これは、日常生活で考えてもわかりますが、雇用が大規模に喪失した後は、そう簡単にお金を使える状態に戻りません

再び景気が良くなり、多くの人に雇用が行き渡るまで、10年・20年とかかります。

そこまできてやっと、インフレになるような、紙幣の流通量の過剰が問題になってくるわけです。

ですから、今の日本のように、40代・50代が大量にリストラされて収入を失ったような状態では、とても紙幣が余っているような状態にはならないわけです。

また、トランプ大統領は、アメリカ国内の工場=雇用を重視していますね。ここにグローバリストには欠けている視点があるからです。

例えば、ある工場が閉鎖され、海外に移転したとしましょう。その従業員は収入を失います。これは、グローバリストも認めていますね。

しかし、従業員は、その工場へ交通機関で通ったり、車で通っていました。電車やバスの運賃が支払われたり、ガソリンスタンドでガソリン代が支払われたり、こうした経済活動も消えてしまいます。

また、その途中で、カフェに寄ったり、レストランに寄ったり、スーパーで買い物したり、こういうことも、すべて失われてしまうのです。

工場が移転されなければ、近くに家を買っていたかもしれません。家を買えば、家具やカーペットも買い…というように、経済活動が循環するわけです。

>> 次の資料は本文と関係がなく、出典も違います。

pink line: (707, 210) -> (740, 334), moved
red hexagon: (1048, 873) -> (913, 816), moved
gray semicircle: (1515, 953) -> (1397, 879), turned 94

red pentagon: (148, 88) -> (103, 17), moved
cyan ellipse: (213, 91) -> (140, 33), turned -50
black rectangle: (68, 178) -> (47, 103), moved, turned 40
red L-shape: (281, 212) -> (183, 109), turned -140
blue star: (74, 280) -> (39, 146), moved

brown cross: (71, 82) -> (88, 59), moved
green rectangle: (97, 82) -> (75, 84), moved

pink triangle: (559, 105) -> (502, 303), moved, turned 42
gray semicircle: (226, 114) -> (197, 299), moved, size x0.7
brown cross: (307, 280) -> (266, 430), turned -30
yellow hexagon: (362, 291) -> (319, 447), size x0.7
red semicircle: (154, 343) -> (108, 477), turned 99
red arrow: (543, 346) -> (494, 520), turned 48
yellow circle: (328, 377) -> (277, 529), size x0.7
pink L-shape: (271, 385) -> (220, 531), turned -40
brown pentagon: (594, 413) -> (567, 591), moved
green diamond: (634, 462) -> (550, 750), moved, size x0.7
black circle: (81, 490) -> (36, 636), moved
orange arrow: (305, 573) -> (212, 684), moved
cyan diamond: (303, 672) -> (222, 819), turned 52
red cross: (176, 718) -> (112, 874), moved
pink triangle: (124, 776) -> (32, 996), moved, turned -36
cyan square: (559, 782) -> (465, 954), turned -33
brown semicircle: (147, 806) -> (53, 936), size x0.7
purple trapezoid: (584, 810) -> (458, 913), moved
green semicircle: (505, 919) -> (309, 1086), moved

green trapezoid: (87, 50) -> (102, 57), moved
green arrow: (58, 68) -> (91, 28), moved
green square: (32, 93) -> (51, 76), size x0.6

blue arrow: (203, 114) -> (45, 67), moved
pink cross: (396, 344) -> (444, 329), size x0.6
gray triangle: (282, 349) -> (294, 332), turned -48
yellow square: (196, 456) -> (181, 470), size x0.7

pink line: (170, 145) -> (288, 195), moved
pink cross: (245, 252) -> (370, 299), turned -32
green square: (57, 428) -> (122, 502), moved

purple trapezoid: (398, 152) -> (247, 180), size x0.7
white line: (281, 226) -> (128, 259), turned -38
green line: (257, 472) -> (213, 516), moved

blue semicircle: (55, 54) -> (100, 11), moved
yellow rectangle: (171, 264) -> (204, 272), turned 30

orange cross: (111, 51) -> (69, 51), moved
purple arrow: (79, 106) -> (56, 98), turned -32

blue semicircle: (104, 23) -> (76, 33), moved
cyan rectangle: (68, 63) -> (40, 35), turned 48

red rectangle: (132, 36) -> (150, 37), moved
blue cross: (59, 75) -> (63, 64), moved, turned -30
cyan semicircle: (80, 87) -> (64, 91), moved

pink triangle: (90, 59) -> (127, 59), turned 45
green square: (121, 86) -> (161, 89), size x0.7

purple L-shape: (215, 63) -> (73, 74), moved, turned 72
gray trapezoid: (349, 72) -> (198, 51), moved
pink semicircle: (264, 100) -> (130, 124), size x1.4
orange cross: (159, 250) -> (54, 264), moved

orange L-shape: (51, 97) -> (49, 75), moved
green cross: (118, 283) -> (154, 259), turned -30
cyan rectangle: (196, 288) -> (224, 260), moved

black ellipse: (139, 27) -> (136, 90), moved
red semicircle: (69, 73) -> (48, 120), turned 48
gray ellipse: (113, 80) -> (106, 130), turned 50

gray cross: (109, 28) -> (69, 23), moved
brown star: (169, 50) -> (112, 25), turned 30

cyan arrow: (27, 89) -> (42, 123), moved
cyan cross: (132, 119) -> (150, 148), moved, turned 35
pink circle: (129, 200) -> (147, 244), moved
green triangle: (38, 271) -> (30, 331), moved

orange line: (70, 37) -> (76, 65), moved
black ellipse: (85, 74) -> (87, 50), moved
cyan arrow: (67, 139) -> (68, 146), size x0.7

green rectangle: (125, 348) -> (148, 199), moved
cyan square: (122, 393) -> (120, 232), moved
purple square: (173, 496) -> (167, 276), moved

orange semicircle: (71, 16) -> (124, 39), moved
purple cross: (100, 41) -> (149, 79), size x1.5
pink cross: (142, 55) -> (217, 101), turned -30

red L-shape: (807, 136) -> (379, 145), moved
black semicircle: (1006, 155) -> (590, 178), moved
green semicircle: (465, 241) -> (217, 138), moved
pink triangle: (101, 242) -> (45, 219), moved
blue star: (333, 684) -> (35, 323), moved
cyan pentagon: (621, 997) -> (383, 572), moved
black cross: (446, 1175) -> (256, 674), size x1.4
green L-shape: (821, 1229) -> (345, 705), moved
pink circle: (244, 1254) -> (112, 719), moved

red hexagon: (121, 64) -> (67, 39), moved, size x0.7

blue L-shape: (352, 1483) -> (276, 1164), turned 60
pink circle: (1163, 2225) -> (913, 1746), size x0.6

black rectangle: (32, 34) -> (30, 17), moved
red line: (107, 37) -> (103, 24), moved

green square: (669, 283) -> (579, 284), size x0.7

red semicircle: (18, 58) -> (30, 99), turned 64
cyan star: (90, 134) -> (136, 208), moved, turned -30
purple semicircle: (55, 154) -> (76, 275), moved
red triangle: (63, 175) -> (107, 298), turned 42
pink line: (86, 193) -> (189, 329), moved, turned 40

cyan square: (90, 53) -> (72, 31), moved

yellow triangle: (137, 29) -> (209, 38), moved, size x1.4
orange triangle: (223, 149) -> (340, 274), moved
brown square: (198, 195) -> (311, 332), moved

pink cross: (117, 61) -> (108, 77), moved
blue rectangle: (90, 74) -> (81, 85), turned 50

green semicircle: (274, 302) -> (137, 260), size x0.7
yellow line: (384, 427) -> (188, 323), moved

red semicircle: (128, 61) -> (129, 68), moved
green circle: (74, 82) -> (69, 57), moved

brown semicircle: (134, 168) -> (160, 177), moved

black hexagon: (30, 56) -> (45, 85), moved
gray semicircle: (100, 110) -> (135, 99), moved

しかし、工場が消えれば、徐々に途中の店も消え、家も買われなくなります。どんどん、悪くなるばかりです。

これがデフレ・スパイラルの一端です。

リストラがデフレ・スパイラルを引き起こす

これは、工場に限りません。

会社でリストラが行われ、従業員が減ると、近くの駅へ寄る人も減り、そこで何かを買うことも、減るということです。

ですから、工場の閉鎖や会社のリストラは、そこだけではなく、その周辺にデフレ・スパイラルを引き起こすわけです。

さらに、その従業員の子どもの学費が払えないとか、子ども服が買えないとか、従業員の家族間でも、デフレ・スパイラルは拡大します。

ですから、トランプ大統領が、懸命になって、工場の海外移転をやめさせようとしたり、しているのは、実は、波及効果が大きいのです。